╭─ Zu prüfender Text

Frankreich nutzt seine letzten Chancen

"Weißt du, wie man eine Flasche Champagner wieder verkorkt? Frag‘ die Italiener!" Dieser Witz machte vor allem im Sommer 2000 die Runde. Frankreich hatte im Endspiel der UEFA EURO jenes Jahres eine Squadra Azzurra geschlagen, die in Gedanken schon den Pokal in die Höhe reckte. Die Italiener hatten in der Schlussphase mit 1:0 in Führung gelegen, bevor Sylvain Wiltord der späte Ausgleich und David Trezeguet in der Verlängerung das Golden Goal gelangen.

Und auch bei der EURO 2004 lag der amtierende Europameister gegen England 0:1 zurück, als die Anzeigetafel die 90. Minute anzeigte. Aber ein Freistoßtreffer von Zinedine Zidane und ein Foulelfmeter wenig später, den der französische Spielmacher ebenfalls verwandelte, sorgten dafür, dass Les Bleus das bessere Ende für sich hatten.

Bei "ihrer" UEFA EURO 2016 haben sich die Franzosen wieder an diese gute alte Gewohnheit erinnert. In der Auftaktpartie gegen Rumänien mussten die Gastgeber bis zur 89. Minute warten, bis Dimitri Payet mit einem herrlichen Fernschuss der erlösende Siegtreffer gelang. Ähnlich erging es den Franzosen gegen Albanien. Antoine Griezmann erzielte erst in der 90. Minute die Führung, bevor Payet in der sechsten Minute der Nachspielzeit die endgültige Entscheidung herbeiführte. "Wir konnten wie in den Partien zuvor in den letzten Minuten noch den Sieg erringen", bestätigt André-Pierre Gignac. "Das ist momentan unsere Stärke. Das müssen wir beibehalten, auch wenn wir gerne früher in den Partien treffen würden, um uns die Dinge zu erleichtern."

Mit "momentan" bezieht sich der Angreifer von Tigres auch auf die jüngsten Vorbereitungsspiele. Im März gegen die Niederlande bescherte Blaise Matuidi seinem Team erst in der 88. Minute mit seinem Treffer den 3:2-Sieg. Gegen Kamerun am 30. Mai war es einmal mehr Payet gewesen, der in der 90. Minute mit einem sehenswerten Freistoßtreffer den 3:2-Erfolg sicherte. "Wir sind mental sehr stark und versuchen bis zum Schluss, das Spiel zu gewinnen. Wir haben diesen gemeinsamen Willen, über uns hinauszuwachsen", sagt etwa Olivier Giroud, der erste Torschütze gegen Rumänien. "Wir wollen etwas Großes erreichen, und mit diesem kleinen Plus an Willenskraft wird man bis zur 95. Minute mit uns rechnen müssen."

Geduld und Pressing Aber wenn die Männer von Didier Deschamps gegen Ende so gefährlich sein müssen, heißt das im Umkehrschluss, dass es ihnen nicht gelingt, früher in den Partien die Weichen auf Sieg zu stellen. "Wir werden darüber nachdenken müssen, denn es kostet natürlich jedes Mal viel Kraft und Emotionen, das so zu machen", räumt Payet ein. Er ist sich dessen bewusst, dass es trotz der zwei Siege, die Frankreich die vorzeitige Qualifikation für die nächste Runde einbrachten, noch einiges zu korrigieren gibt. "Es ist gut, dass uns das gelingt, aber wenn wir von Beginn an so auftreten würden wie am Anfang der zweiten Halbzeit, könnten wir leichtere Siege holen."

╰─

- **Deine Aufgaben**
1. Nenne alle Spieler, die laut dem Artikel über die französische Nationalmannschaft ein Tor für Frankreich erzielt haben.
2. Gib den Abschnitt aus dem Artikel über die französische Nationalmannschaft wortgetreu wieder, beginnend bei „Frankreich nutzt seine“ und endend bei „für sich hatten.“.
Verwende nur, was im Artikel selbst steht.

╭─ Auszüge der Einträge

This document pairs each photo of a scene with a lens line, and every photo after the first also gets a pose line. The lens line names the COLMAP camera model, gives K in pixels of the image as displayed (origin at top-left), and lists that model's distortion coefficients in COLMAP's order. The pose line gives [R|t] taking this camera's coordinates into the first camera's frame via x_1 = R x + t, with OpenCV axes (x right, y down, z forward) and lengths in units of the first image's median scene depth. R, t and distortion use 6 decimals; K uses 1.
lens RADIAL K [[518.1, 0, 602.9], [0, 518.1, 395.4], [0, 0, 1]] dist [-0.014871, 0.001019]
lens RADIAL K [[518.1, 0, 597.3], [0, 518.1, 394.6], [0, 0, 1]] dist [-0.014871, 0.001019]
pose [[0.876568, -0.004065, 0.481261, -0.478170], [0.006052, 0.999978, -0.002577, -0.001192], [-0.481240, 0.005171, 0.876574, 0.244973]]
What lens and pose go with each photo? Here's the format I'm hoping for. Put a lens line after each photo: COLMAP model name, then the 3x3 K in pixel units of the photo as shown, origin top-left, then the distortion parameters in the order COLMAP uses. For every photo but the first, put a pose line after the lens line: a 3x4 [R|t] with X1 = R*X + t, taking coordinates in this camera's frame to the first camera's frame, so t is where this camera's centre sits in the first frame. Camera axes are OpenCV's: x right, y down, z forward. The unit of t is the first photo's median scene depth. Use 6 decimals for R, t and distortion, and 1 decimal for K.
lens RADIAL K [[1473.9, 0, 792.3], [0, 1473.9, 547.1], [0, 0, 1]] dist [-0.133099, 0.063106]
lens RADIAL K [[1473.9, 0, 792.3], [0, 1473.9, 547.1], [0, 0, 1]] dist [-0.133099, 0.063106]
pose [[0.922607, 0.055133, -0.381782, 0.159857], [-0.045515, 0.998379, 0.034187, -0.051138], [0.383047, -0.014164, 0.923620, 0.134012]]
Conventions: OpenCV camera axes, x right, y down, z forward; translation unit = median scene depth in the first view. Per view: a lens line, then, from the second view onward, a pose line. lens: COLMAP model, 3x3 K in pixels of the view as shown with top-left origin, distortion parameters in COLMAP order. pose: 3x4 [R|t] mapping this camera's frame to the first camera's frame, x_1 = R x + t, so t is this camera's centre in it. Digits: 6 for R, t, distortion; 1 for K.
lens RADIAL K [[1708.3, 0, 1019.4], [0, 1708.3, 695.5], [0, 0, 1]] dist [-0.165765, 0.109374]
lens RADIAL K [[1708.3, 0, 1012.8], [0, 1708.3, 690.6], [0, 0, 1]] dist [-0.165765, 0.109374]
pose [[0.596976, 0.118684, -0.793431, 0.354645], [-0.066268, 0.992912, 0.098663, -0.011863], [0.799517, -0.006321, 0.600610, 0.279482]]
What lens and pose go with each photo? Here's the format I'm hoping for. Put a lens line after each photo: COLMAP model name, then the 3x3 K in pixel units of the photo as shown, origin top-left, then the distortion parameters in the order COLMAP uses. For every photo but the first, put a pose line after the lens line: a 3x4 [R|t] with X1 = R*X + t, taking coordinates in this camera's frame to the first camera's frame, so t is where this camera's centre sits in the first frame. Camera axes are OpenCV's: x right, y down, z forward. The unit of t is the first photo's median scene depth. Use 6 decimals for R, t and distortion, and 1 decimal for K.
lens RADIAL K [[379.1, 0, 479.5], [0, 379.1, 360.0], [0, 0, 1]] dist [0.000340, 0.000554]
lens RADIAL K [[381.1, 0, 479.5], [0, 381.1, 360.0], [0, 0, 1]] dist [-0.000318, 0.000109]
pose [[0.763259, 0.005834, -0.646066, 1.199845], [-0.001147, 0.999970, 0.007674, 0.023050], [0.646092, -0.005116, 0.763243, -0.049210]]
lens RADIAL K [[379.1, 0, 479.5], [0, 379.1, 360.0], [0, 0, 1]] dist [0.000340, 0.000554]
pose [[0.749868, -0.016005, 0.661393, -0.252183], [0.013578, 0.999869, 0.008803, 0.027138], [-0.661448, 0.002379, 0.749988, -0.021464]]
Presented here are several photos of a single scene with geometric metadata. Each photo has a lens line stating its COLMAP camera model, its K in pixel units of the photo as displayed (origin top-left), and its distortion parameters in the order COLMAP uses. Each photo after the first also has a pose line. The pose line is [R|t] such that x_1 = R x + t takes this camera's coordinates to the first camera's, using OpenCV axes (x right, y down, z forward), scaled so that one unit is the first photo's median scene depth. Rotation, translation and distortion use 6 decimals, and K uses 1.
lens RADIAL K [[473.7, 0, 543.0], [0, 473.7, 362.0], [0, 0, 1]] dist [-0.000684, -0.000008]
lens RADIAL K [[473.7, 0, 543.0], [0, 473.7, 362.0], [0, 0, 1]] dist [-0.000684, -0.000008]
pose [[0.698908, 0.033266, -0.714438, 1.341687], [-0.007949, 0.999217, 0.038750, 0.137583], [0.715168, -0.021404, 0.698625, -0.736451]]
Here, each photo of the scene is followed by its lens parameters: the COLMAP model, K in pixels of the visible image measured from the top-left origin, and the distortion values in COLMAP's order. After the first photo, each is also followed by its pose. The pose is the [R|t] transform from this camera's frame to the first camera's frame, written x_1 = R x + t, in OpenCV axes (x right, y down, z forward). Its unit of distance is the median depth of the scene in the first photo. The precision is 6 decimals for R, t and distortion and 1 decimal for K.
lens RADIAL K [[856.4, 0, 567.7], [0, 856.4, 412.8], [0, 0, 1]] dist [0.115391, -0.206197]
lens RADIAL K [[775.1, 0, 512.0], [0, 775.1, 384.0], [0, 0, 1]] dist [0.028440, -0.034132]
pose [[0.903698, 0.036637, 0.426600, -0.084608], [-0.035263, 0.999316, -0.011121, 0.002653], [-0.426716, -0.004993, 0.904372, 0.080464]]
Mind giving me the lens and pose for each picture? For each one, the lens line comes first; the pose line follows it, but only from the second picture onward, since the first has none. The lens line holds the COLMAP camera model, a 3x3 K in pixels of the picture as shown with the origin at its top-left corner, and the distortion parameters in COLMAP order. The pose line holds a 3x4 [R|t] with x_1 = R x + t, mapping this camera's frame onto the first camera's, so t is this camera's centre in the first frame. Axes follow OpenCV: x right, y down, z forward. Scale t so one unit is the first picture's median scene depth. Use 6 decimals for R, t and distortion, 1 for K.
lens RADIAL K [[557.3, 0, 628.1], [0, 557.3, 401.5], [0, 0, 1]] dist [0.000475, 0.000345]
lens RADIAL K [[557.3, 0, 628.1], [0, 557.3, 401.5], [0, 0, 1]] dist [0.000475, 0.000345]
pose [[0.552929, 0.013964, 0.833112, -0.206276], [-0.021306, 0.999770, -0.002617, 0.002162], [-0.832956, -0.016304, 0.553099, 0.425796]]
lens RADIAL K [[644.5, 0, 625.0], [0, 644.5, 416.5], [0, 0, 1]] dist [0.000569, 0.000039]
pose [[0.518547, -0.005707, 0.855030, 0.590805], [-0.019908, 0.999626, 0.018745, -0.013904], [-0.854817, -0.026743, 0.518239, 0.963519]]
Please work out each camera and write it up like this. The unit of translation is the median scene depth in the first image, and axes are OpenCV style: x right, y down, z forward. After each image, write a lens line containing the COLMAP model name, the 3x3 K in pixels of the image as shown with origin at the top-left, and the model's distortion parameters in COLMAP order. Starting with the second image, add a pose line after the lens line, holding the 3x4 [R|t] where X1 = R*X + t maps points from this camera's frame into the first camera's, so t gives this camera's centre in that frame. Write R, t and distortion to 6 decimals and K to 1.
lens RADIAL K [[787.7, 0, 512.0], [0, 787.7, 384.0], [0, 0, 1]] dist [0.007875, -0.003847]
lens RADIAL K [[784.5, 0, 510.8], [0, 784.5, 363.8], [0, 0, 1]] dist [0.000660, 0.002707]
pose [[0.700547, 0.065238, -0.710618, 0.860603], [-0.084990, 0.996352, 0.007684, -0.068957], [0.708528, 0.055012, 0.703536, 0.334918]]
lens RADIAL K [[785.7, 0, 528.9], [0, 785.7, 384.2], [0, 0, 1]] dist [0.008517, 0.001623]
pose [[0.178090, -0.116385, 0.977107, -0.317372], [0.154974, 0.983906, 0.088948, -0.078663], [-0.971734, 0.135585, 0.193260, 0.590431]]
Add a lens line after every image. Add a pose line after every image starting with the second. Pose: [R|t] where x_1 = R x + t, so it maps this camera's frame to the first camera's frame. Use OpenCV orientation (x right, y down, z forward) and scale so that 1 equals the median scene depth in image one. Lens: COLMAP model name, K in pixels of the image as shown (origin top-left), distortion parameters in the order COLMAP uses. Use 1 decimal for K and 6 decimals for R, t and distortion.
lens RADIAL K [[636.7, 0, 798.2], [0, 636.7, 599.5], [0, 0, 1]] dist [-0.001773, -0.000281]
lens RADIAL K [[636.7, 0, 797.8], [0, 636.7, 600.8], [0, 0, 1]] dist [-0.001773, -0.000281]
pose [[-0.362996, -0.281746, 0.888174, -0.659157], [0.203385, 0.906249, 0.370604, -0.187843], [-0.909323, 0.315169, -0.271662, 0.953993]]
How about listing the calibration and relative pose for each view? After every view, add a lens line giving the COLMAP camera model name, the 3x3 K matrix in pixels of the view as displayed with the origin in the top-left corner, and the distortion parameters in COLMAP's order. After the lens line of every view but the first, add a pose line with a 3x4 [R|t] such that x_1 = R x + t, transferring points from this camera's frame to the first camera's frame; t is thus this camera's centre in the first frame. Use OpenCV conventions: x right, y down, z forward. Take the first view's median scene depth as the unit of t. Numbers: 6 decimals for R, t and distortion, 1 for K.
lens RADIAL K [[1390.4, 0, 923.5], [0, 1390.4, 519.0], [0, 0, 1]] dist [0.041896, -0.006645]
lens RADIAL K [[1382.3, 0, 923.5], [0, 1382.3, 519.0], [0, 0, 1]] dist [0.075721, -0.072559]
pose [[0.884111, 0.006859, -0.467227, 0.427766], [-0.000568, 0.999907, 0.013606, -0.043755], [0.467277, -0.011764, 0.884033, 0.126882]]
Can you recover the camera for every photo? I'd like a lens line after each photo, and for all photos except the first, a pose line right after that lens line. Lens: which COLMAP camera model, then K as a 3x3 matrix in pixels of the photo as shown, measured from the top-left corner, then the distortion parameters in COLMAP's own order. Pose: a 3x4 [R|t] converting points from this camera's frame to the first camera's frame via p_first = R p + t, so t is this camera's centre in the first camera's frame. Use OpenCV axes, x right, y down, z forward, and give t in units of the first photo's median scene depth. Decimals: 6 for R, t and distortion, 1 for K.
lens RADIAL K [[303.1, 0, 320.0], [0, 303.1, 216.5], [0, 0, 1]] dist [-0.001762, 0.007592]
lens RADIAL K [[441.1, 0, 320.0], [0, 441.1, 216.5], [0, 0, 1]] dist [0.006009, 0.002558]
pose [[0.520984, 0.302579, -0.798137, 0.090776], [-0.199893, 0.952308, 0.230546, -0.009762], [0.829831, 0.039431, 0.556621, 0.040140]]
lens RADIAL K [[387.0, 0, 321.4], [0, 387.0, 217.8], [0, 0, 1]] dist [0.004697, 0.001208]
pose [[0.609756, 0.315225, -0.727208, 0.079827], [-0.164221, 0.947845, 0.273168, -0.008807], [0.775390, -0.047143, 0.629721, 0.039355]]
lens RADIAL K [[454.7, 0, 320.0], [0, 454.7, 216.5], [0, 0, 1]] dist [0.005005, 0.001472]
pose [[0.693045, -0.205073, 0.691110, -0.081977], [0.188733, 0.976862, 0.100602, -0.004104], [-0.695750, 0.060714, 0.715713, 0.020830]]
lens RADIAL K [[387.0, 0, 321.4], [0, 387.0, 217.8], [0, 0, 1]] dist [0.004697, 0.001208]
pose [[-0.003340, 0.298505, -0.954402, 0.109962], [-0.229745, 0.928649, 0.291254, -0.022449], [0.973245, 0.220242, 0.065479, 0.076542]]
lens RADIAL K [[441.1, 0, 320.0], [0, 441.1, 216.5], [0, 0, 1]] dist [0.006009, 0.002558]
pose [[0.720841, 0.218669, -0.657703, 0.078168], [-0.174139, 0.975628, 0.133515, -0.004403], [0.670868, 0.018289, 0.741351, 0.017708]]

╰─

- **Gelöste Aufgaben**
1. Sylvain Wiltord, David Trezeguet, Zinedine Zidane, Dimitri Payet, Antoine Griezmann, Blaise Matuidi, Olivier Giroud

2.
Frankreich nutzt seine letzten Chancen

"Weißt du, wie man eine Flasche Champagner wieder verkorkt? Frag‘ die Italiener!" Dieser Witz machte vor allem im Sommer 2000 die Runde. Frankreich hatte im Endspiel der UEFA EURO jenes Jahres eine Squadra Azzurra geschlagen, die in Gedanken schon den Pokal in die Höhe reckte. Die Italiener hatten in der Schlussphase mit 1:0 in Führung gelegen, bevor Sylvain Wiltord der späte Ausgleich und David Trezeguet in der Verlängerung das Golden Goal gelangen.

Und auch bei der EURO 2004 lag der amtierende Europameister gegen England 0:1 zurück, als die Anzeigetafel die 90. Minute anzeigte. Aber ein Freistoßtreffer von Zinedine Zidane und ein Foulelfmeter wenig später, den der französische Spielmacher ebenfalls verwandelte, sorgten dafür, dass Les Bleus das bessere Ende für sich hatten.